§ Selected passage:
<<<<
Puppy...The article is interesting and of course, I can see how it would work on some WAS's.

Here's the thing in my sitch and this might be hard for some to hear/read...

My ex-h didn't do it for me sexually, at all, ever, not even in the beginning. My A's did do it for me sexually.

So which one wins in this sitch? Friendship or sex? I hope you see where I am going with this...

Some men and women do not place that much value on fulfilling sex, and if that was me, I would have caved immediately to the unconditional friendship, because I highly value friendship, too. But in my case, I was chasing fulfilling sex. I tried chasing it with my ex-h for many many years, so please understand. I really tried to get him to understand my needs and tried to get him on board. But after so many unfulfilling years, I finally gave up and at that time I became vulnerable to any whif of possibly fulfilling sexual "fun" (not necessarily sex but at least some "fun).

So in my case, my ex-h being my friend would have even further turned me off, although I would have appreciated it and would have accepted his friendship.

Instead, what would have worked on me, and as far as I can tell this is against DB advice...but would have worked on me was if he would have pursued me, dated me, tried to initiate sex, flirted, treated me like a woman who he just met but who he is sexually interested in. In fact, I laid it out there for him when I left and said this is what I need you to do. And it was the same thing I had asked him to do all during our marriage. He said he would do it. But he literally never did.
>>>>
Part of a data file
<<<<
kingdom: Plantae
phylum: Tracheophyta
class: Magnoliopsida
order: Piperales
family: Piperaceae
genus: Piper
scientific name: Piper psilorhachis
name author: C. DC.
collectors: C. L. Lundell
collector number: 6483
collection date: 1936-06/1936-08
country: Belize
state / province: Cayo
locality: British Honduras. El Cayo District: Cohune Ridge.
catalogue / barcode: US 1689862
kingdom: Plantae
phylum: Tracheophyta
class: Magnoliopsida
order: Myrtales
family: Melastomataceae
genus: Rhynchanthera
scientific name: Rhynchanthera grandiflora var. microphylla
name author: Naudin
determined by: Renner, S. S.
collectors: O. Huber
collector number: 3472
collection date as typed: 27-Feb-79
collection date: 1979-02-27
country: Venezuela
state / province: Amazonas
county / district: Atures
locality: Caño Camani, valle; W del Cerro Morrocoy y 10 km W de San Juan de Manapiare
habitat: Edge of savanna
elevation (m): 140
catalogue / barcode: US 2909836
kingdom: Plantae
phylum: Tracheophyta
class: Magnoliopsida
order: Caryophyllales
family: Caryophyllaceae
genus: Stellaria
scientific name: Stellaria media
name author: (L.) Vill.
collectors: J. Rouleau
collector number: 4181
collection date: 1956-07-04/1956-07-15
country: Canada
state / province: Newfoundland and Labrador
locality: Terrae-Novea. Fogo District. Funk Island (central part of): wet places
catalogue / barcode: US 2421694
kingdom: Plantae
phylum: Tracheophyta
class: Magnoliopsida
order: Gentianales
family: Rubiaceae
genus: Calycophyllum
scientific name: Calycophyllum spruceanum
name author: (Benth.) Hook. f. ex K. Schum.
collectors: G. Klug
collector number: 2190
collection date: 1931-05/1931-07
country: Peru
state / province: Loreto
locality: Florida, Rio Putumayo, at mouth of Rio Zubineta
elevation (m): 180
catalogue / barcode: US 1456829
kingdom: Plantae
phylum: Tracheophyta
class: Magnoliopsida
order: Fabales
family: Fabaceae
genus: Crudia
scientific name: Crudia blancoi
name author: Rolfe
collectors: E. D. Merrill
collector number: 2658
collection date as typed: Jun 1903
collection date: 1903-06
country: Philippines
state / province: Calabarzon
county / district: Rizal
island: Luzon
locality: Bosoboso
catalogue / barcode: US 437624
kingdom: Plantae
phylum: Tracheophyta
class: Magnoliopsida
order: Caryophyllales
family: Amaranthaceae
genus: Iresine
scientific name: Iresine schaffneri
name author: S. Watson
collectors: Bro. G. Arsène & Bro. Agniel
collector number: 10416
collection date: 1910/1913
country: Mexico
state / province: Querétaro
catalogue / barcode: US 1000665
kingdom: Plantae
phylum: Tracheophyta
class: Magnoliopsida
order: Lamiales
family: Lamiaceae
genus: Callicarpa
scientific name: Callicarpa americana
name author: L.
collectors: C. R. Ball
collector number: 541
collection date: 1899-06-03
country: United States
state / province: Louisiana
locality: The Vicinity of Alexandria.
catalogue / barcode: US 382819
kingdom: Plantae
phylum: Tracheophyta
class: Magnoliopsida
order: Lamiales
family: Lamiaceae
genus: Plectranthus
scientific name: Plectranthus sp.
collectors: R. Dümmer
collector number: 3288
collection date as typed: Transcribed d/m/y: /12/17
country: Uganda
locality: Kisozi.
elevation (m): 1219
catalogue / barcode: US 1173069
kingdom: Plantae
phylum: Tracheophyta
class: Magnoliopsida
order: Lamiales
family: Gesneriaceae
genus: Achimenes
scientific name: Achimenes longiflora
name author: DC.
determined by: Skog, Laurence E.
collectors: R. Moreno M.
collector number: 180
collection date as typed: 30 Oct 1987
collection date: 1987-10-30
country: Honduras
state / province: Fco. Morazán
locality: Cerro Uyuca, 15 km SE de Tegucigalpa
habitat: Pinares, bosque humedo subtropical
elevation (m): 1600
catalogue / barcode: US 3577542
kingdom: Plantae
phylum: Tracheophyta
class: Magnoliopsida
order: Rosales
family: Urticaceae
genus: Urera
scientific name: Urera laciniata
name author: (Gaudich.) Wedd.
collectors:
>>>>
§ Required work:
1 – In the post about the marriage, write out the passage between "So in my case, my" and "literally never did.", inclusive, substituting "courted" for "pursued".
2 – According to the post about the marriage, what was the writer chasing?

§ List of solutions:
1 –
So in my case, my ex-h being my friend would have even further turned me off, although I would have appreciated it and would have accepted his friendship.

Instead, what would have worked on me, and as far as I can tell this is against DB advice...but would have worked on me was if he would have courted me, dated me, tried to initiate sex, flirted, treated me like a woman who he just met but who he is sexually interested in. In fact, I laid it out there for him when I left and said this is what I need you to do. And it was the same thing I had asked him to do all during our marriage. He said he would do it. But he literally never did.

2 – Fulfilling sex.